Although Rust makes it pretty hard to introduce memory problems, it is still possible to leak
memory or to inadvertently retain too much of it.

Unfortunately, “just” throwing a random profiler at neard does not work for many reasons. Valgrind
for example is introducing enough slowdown to significantly alter the behaviour of the run, not to
mention that to run it successfully and without crashing it will be necessary to comment out
`neard`’s use of `jemalloc` for yet another substantial slowdown.

So far the only took that worked out well out of the box was
[`bytehound`](https://github.com/koute/bytehound). Using it is quite straightforward, but needs
Linux, and ability to execute privileged commands.

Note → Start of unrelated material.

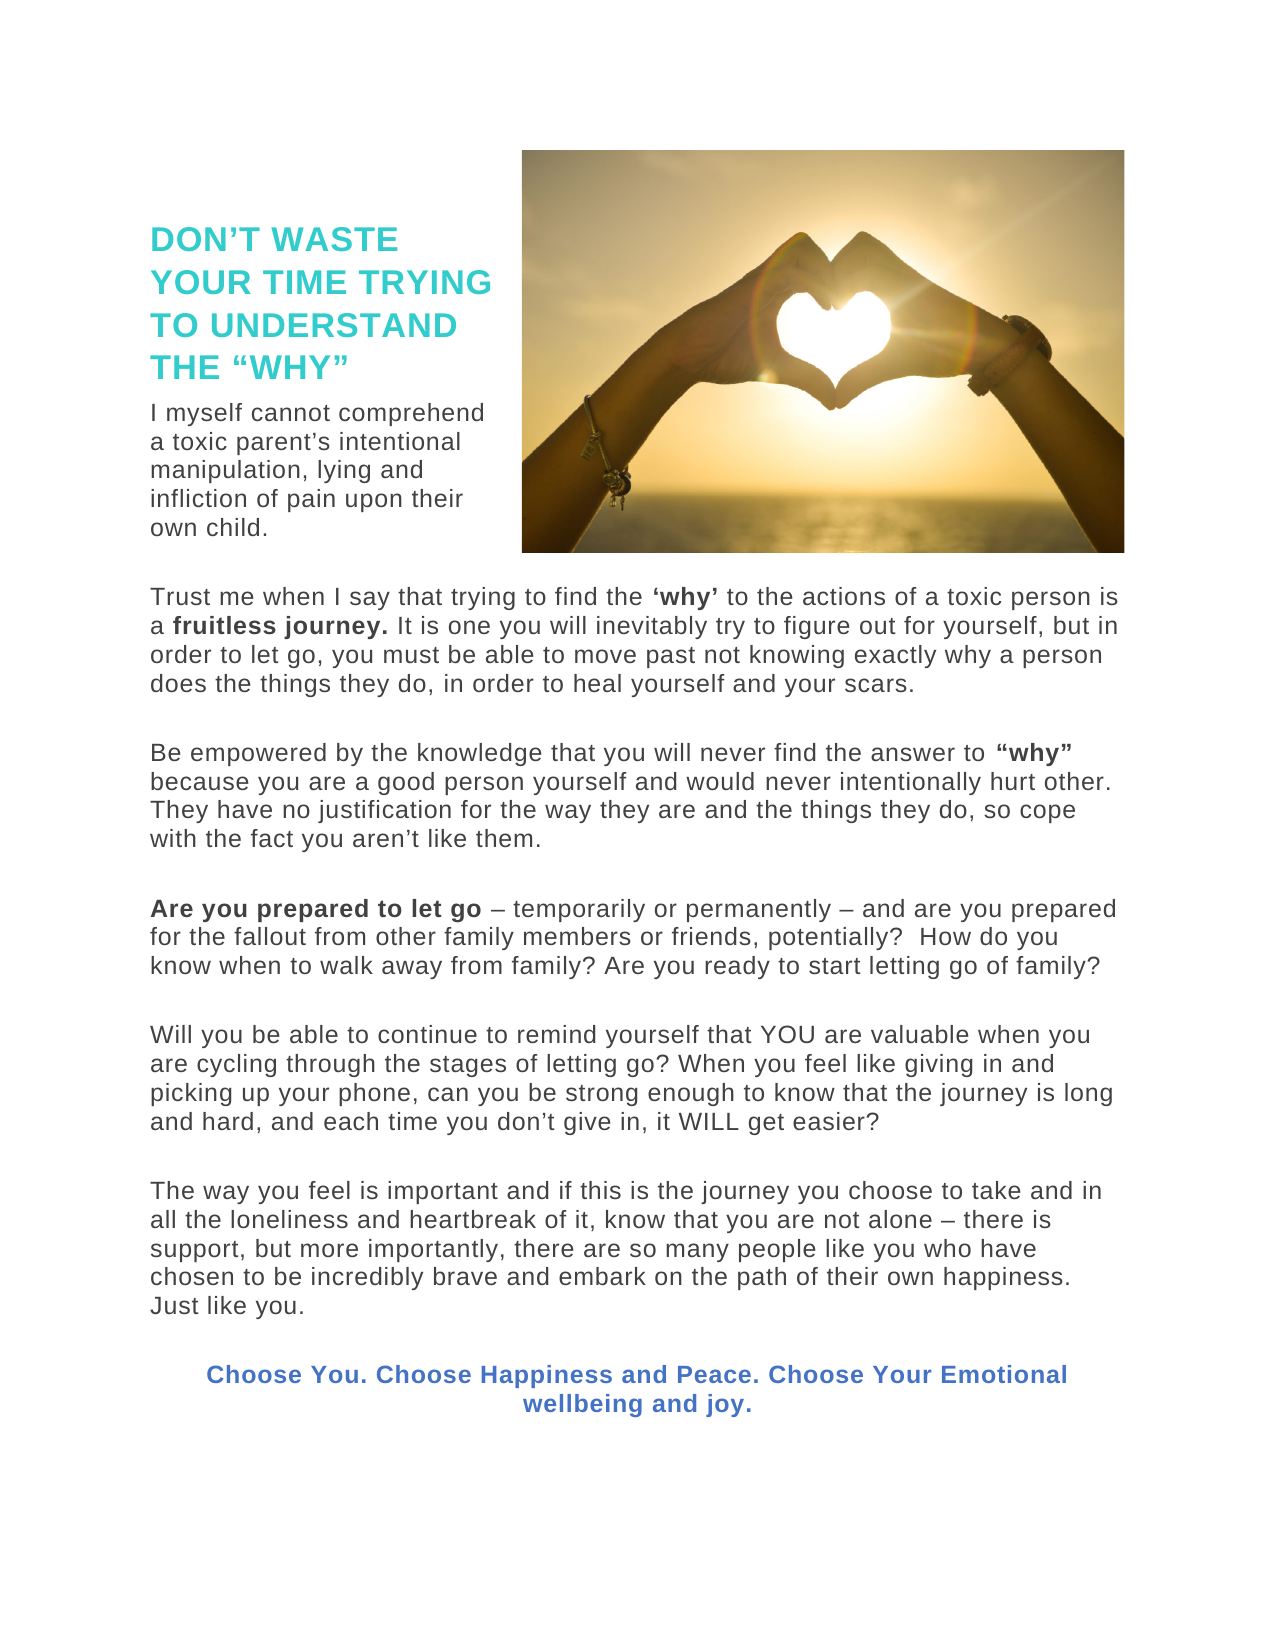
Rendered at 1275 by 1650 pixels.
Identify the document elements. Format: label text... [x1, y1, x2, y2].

First, checkout and build the profiler (you will need to have nodejs `yarn` thing available as
well):

```command
$ git clone [email protected]:koute/bytehound.git
$ cargo build --release -p bytehound-preload
$ cargo build --release -p bytehound-cli
```

You will also need a build of your `neard`, once you have that, give it some ambient cabapilities
necessary for profiling:

```command
$ sudo sysctl kernel.perf_event_paranoid=0
$ sudo setcap 'CAP_SYS_ADMIN+ep' /path/to/neard
$ sudo setcap 'CAP_SYS_ADMIN+ep' /path/to/libbytehound.so
```

And finally run the program with the profiler enabled (in this case `neard run` command is used):

```command
$ /lib64/ld-linux-x86-64.so.2 --preload /path/to/libbytehound.so /path/to/neard run
```

### Viewing the profile

<blockquote style="background: rgba(255, 200, 0, 0.1); border: 5px solid rgba(255, 200, 0, 0.4);">

Do note that you will need about twice the amount of RAM as the size of the input file in order to
load it successfully.

</blockquote>

Once enough profiling data has been gathered, terminate the program. Use the `bytehound` CLI tool
to operate on the profile. I recommend `bytehound server` over directly converting to e.g. heaptrack
format using other subcommands as each invocation will read and parse the profile data from
scratch. This process can take quite some time. `server` parses the inputs once and makes
conversions and other introspection available as interactive steps.

You can use `server` interface to inspect the profile in one of the few ways, download a flamegraph
or a heaptrack file. Heaptrack in particular provides some interesting additional visualizations
and has an ability to show memory use over time from different allocation sources.

I personally found it a bit troublesome to figure out how to open the heaptrack file from the GUI.
However, `heaptrack myexportedfile` worked perfectly. I recommend opening the file exactly this way.

### Troubleshooting

#### No output file

1. Set a higher profiler logging level. Verify that the profiler gets loaded at all. If you're not
seeing any log messages, then something about your working environment is preventing the loader
from including the profiler library.
2. Try specifying an exact output file with e.g. environment variables that the profiler reads.

#### Crashes

If the profiled `neard` crashes in your tests, there are a couple things you can try to get past
it. First, makes sure your binary has the necessary ambient capabilities (`setcap` command above
needs to be executed every time binary is replaced!)

Another thing to try is disabling `jemalloc`. Comment out this code in `neard/src/main.rs`:

```rust
#[global_allocator]
static ALLOC: tikv_jemallocator::Jemalloc = tikv_jemallocator::Jemalloc;
```

The other thing you can try is different profilers, different versions of the profilers or
different options made available (in particular disabling the shadow stack in bytehound), although
I don't have specific recommendations here.

We don't know what exactly it is about neard that leads to it crashing under the profiler as easily
as it does. I have seen valgrind reporting that we have libraries that are deallocating with a
wrong size class, so that might be the reason? Do definitely look into this if you have time.